Start of Reading passage
Spotting is a climbing technique that is used mostly in bouldering, where other climbers stand beneath an active climber on a route in order to break the impact of any fall, and to reduce the chance of an uncontrolled fall that could result in a serious head or back injury. Except with very light climbers, or very short likely falls, spotter(s) are not trying to catch the falling climber, but instead to deflect their trajectory; in general, the spotter(s) focus on the active climber's hips, which will correlate to their centre of gravity, and will thus mark the line of any possible fall.

Spotters will also move any bouldering mats along the ground to make sure that they are always beneath the climber's latest position and covering the most likely landing zone for any fall. Spotters will try to maintain a flexible body position (e.g. bent knees) with the fingers together and thumbs turned in — known as "spoons" — to safely absorb the impact of any fall and avoid injury to themselves. Spotters have been severely injured, and even hospitalized, as a result of spotting.

Various types of catches are used in advanced spotting including the falling giant (double-palming the climber's bottom), the pixie catch (grabbing the climber's waist), the tackle (pushing the climber away from an obstacle) and the cave catch (for spotting on overhangs). A power-spot is where the spotter takes some weight off the climber by pressing against their hips or back to enable the climber to practice the hardest crux moves.

The most serious form of spotting is for highball bouldering, where the climber might be falling from a height above 7 m, which can generate a force equal to the weight of a vehicle. The impact force of a climber falling from higher up on a highball boulder, therefore, makes normal spotting very dangerous. A highball-spotting technique known as "pad-fu" has been used where the spotter holds a thick bouldering mat that they use to deflect a falling climber onto a bigger stack of mats and to absorb some of the energy of the fall.
End of Reading passage
Start of Record extracts
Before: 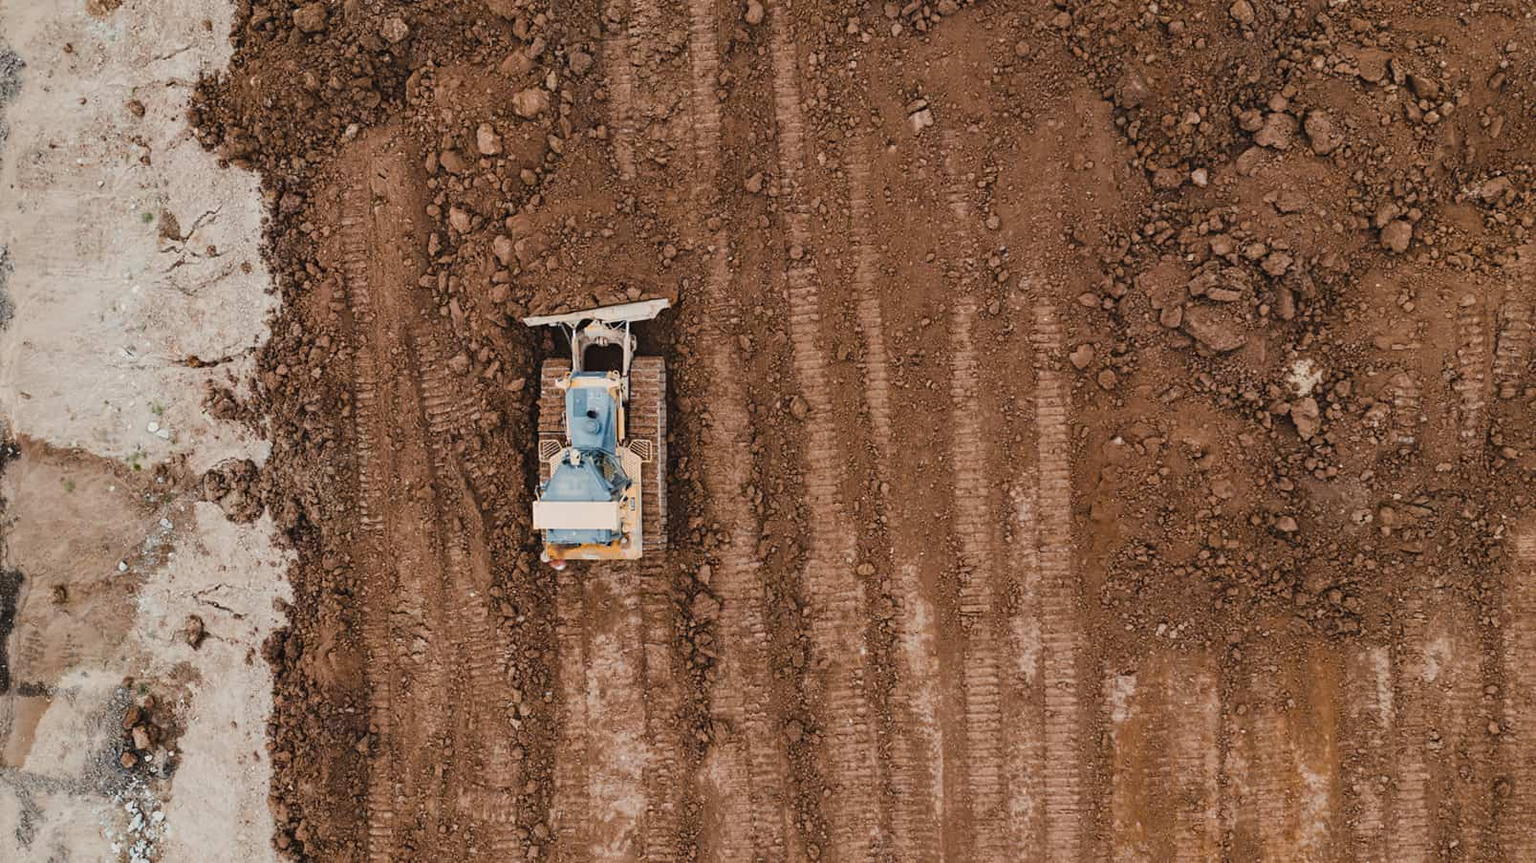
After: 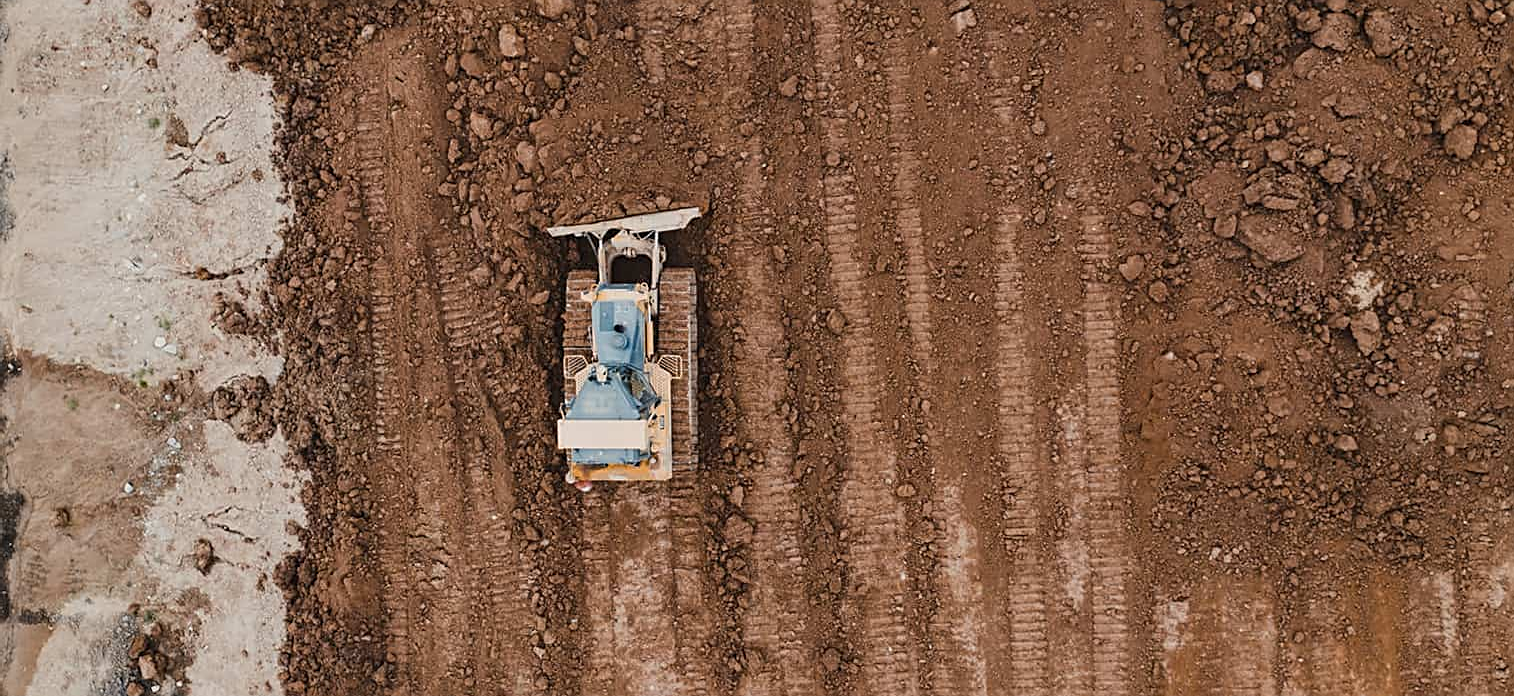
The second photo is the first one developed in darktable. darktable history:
crop and rotate: angle 0.03°, top 11.643%, right 5.651%, bottom 11.189%
sharpen: on, module defaults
End of Record extracts
• _Exercises_:
1. According to the spotting passage, which part of the active climber's body do spotters generally focus on?
2. Turn the paragraph of the spotting passage that begins "Spotters will also move any bouldering mats" into a short bulleted list that keeps its main facts.
3. List every named type of catch that the spotting passage says is used in advanced spotting.

• _Answers for the exercise_:
1. The climber's hips.

2.
- Spotters move bouldering mats so they stay beneath the climber's latest position and cover the most likely landing zone.
- Spotters keep a flexible body position, such as bent knees.
- They hold their fingers together and thumbs turned in ("spoons") to absorb a fall's impact safely and avoid injuring themselves.
- Spotters have been severely injured, and even hospitalized, as a result of spotting.

3.
- The falling giant
- The pixie catch
- The tackle
- The cave catch